Foreign terror suspect thought to have been planning an IS-style attack granted legal aid to fight extradition
Police found an Islamic State 'passport' at the suspect's flat
Police found an Islamic State 'passport' at the suspect's flat CREDIT: REUTERS/REUTERS
4 JANUARY 2020 • 8:00PM
A foreign terror suspect who the security services believe was planning to carry out an Islamic State terror attack in London has been granted legal aid to claim asylum in the UK.
The man, who can only be named as 03, was detained in London two years ago in a counter-terrorism operation involving MI5 and Scottland Yard.

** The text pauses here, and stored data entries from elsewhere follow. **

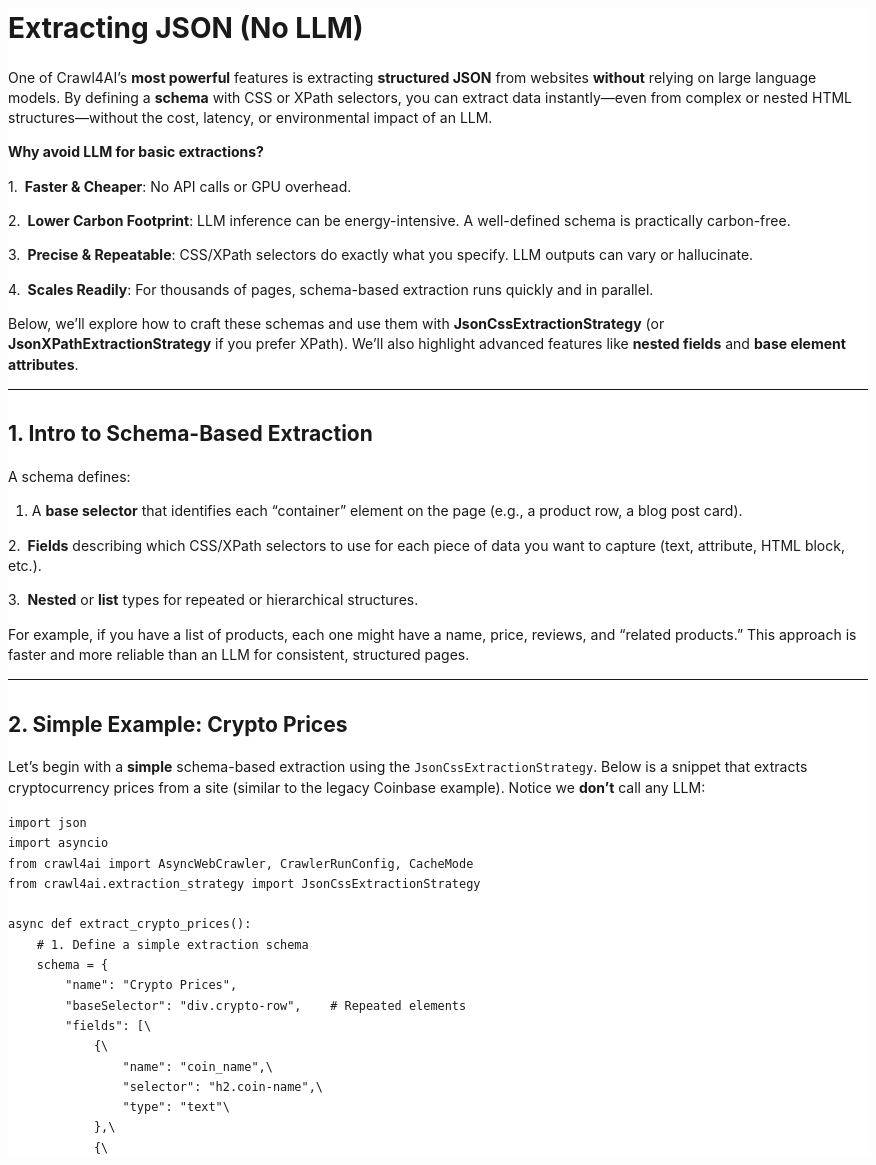 # Extracting JSON (No LLM)

One of Crawl4AI’s **most powerful** features is extracting **structured JSON** from websites **without** relying on large language models. By defining a **schema** with CSS or XPath selectors, you can extract data instantly—even from complex or nested HTML structures—without the cost, latency, or environmental impact of an LLM.

**Why avoid LLM for basic extractions?**

1. **Faster & Cheaper**: No API calls or GPU overhead.

2. **Lower Carbon Footprint**: LLM inference can be energy-intensive. A well-defined schema is practically carbon-free.

3. **Precise & Repeatable**: CSS/XPath selectors do exactly what you specify. LLM outputs can vary or hallucinate.

4. **Scales Readily**: For thousands of pages, schema-based extraction runs quickly and in parallel.

Below, we’ll explore how to craft these schemas and use them with **JsonCssExtractionStrategy** (or **JsonXPathExtractionStrategy** if you prefer XPath). We’ll also highlight advanced features like **nested fields** and **base element attributes**.

---

## 1\. Intro to Schema-Based Extraction

A schema defines:

1. A **base selector** that identifies each “container” element on the page (e.g., a product row, a blog post card).

2. **Fields** describing which CSS/XPath selectors to use for each piece of data you want to capture (text, attribute, HTML block, etc.).

3. **Nested** or **list** types for repeated or hierarchical structures.

For example, if you have a list of products, each one might have a name, price, reviews, and “related products.” This approach is faster and more reliable than an LLM for consistent, structured pages.

---

## 2\. Simple Example: Crypto Prices

Let’s begin with a **simple** schema-based extraction using the `JsonCssExtractionStrategy`. Below is a snippet that extracts cryptocurrency prices from a site (similar to the legacy Coinbase example). Notice we **don’t** call any LLM:

```hljs python
import json
import asyncio
from crawl4ai import AsyncWebCrawler, CrawlerRunConfig, CacheMode
from crawl4ai.extraction_strategy import JsonCssExtractionStrategy

async def extract_crypto_prices():
    # 1. Define a simple extraction schema
    schema = {
        "name": "Crypto Prices",
        "baseSelector": "div.crypto-row",    # Repeated elements
        "fields": [\
            {\
                "name": "coin_name",\
                "selector": "h2.coin-name",\
                "type": "text"\
            },\
            {\
```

At his flat police found an Islamic State 'passport', manuals on fighting with the terror group, terrorism propaganda vowing to kill Westerners and a chilling mocked-up photograph of a terrorist holding a rifle and picture of a London Routemaster bus with the words 'Sometimes you just got to get up and go.'
Officers also found a picture of the decapitated body of American journalist James Foley who was murdered by Islamic State executioner Jihadi John as well as a video featuring the now-dead leader of Islamic State Abu Bakr al-Baghdadi. He also had pictures on his computer of the nine terrorists responsible for the Paris attack in 2015 which killed more than 100 people.

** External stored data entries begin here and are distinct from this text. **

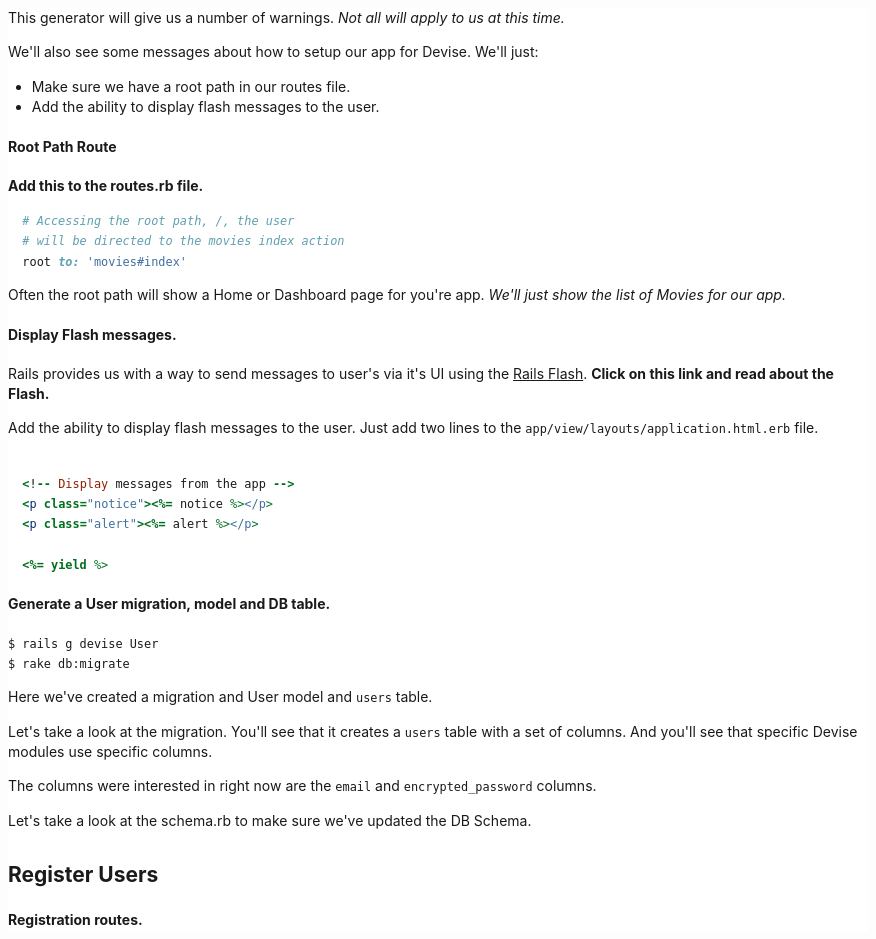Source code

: This generator will give us a number of warnings. _Not all will apply to us at this time._

We'll also see some messages about how to setup our app for Devise. We'll just:

* Make sure we have a root path in our routes file.
* Add the ability to display flash messages to the user.

#### Root Path Route

**Add this to the routes.rb file.**

```ruby
  # Accessing the root path, /, the user 
  # will be directed to the movies index action
  root to: 'movies#index'
```

Often the root path will show a Home or Dashboard page for you're app. _We'll just show the list of Movies for our app._

#### Display Flash messages.

Rails provides us with a way to send messages to user's via it's UI using the [Rails Flash](http://guides.rubyonrails.org/action_controller_overview.html#the-flash). **Click on this link and read about the Flash.**

Add the ability to display flash messages to the user. Just add two lines to the `app/view/layouts/application.html.erb` file.

```ruby
  
  <!-- Display messages from the app -->
  <p class="notice"><%= notice %></p>
  <p class="alert"><%= alert %></p>
  
  <%= yield %>
```

#### Generate a User migration, model and DB table.

```
$ rails g devise User
$ rake db:migrate
```

Here we've created a migration and User model and `users` table.

Let's take a look at the migration. You'll see that it creates a `users` table with a set of columns. And you'll see that specific Devise modules use specific columns.

The columns were interested in right now are the `email` and `encrypted_password` columns.

Let's take a look at the schema.rb to make sure we've updated the DB Schema.


## Register Users

#### Registration routes.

Last night the decision to grant the suspect with legal aid was criticised by Tory MP Andrew Bridgen, who said: "?My constituency is in the heart of middle Britain and I’m sure people living there will think that by using the legal aid system in this way he is abusing the hospitality, protection and privileges of this country."

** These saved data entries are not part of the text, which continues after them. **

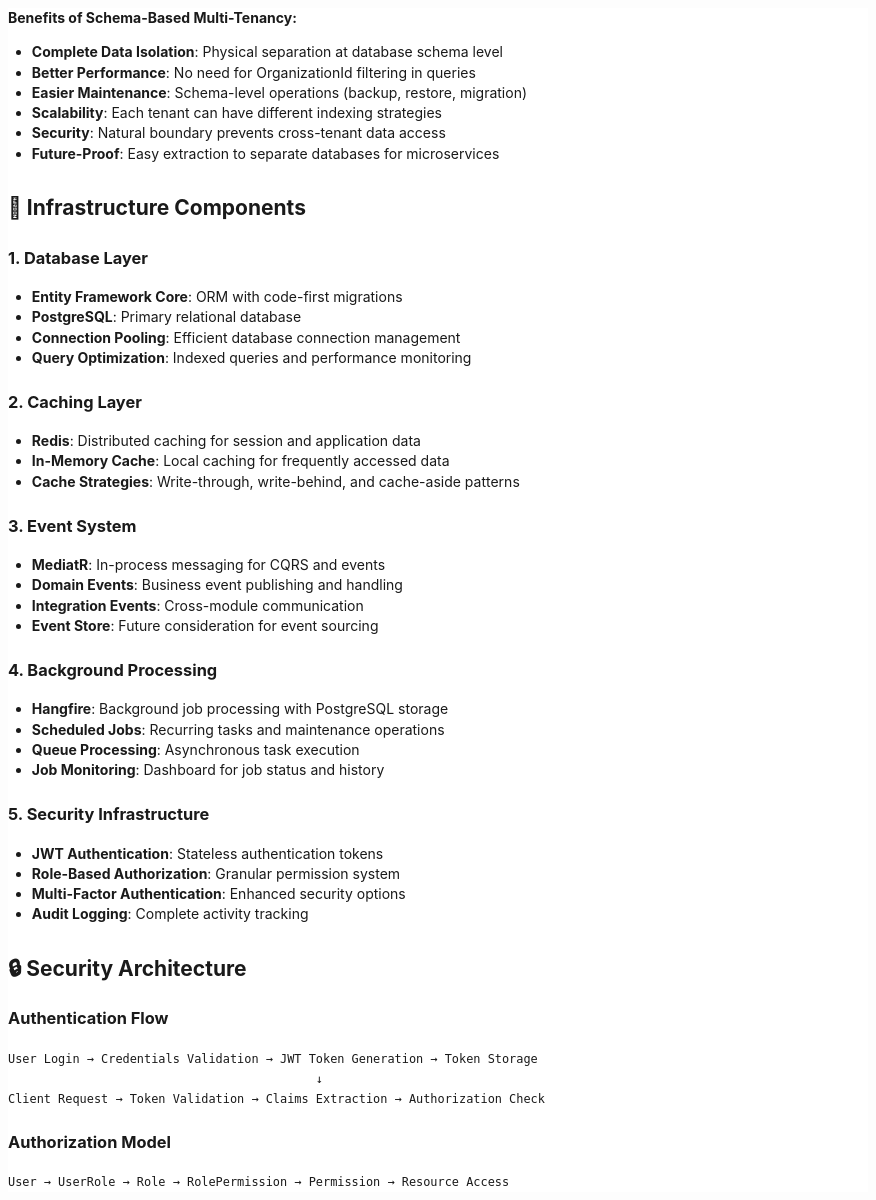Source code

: **Benefits of Schema-Based Multi-Tenancy:**
- **Complete Data Isolation**: Physical separation at database schema level
- **Better Performance**: No need for OrganizationId filtering in queries
- **Easier Maintenance**: Schema-level operations (backup, restore, migration)
- **Scalability**: Each tenant can have different indexing strategies
- **Security**: Natural boundary prevents cross-tenant data access
- **Future-Proof**: Easy extraction to separate databases for microservices

## 🔧 Infrastructure Components

### 1. Database Layer
- **Entity Framework Core**: ORM with code-first migrations
- **PostgreSQL**: Primary relational database
- **Connection Pooling**: Efficient database connection management
- **Query Optimization**: Indexed queries and performance monitoring

### 2. Caching Layer
- **Redis**: Distributed caching for session and application data
- **In-Memory Cache**: Local caching for frequently accessed data
- **Cache Strategies**: Write-through, write-behind, and cache-aside patterns

### 3. Event System
- **MediatR**: In-process messaging for CQRS and events
- **Domain Events**: Business event publishing and handling
- **Integration Events**: Cross-module communication
- **Event Store**: Future consideration for event sourcing

### 4. Background Processing
- **Hangfire**: Background job processing with PostgreSQL storage
- **Scheduled Jobs**: Recurring tasks and maintenance operations
- **Queue Processing**: Asynchronous task execution
- **Job Monitoring**: Dashboard for job status and history

### 5. Security Infrastructure
- **JWT Authentication**: Stateless authentication tokens
- **Role-Based Authorization**: Granular permission system
- **Multi-Factor Authentication**: Enhanced security options
- **Audit Logging**: Complete activity tracking

## 🔒 Security Architecture

### Authentication Flow
```
User Login → Credentials Validation → JWT Token Generation → Token Storage
                                           ↓
Client Request → Token Validation → Claims Extraction → Authorization Check
```

### Authorization Model
```
User → UserRole → Role → RolePermission → Permission → Resource Access
```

According to court documents, MI5 believes the man 'aspires to engage in some form of attack-planning in the UK' and 'that the focus of an ISIL-inspired attack is most likely to be a high profile, heavily-populated city, such as London.'
The security services are concerned that he is planning to 'use explosives, firearms, vehicles, knives or other bladed weapons, blunt instruments; or any combination of these.'
In 2010 he was arrested outside Finsbury Park station with a surgical knife rolled up in his shorts. In September 2017, 03, who does not have a driving licence, was stopped by police while he was driving a 'high-powered Mercedes S500'.
The car had been obtained earlier by 03's brother, who was a passenger in the car and also didn't have a driving licence.
Police now believe he was preparing to use the car for an IS-inspired vehicle attack against pedestrians. After O3's arrest in November 2017 the Government began proceedings to deport him another country that for legal reasons cannot be named.
But O3 has been granted legal aid to challenge his deportation under human rights law on the grounds he needs international protection. His case is due to be heard, partly in secret, in June this year.
At his bail hearing last year lawyers for the Home Secretary said the risk '03 poses to national security is such that his continued detention is the only way to fully manage this threat whilst the appeal proceedings are ongoing.'
The government added: 'If released on bail, ..... there is a real risk that 03 will engage in terrorism-related activity of a very serious nature, thereby posing a significant threat to public safety. There was a "potentially limited window of opportunity within which  could orchestrate and execute his attack-plans prior to his deportation”, which heightened the risk he would pose on bail.'
O3 converted to Islam in 2017 and denies he an extremist aligned to IS. He says he was only holding the material found by the police to help him write a book which he hoped to turn into a film. But on December 20 2019 Mr Justice Lane said that there was enough evidence to show that O3 represented a threat to national security and denied him bail before his asylum appeal hearing in June.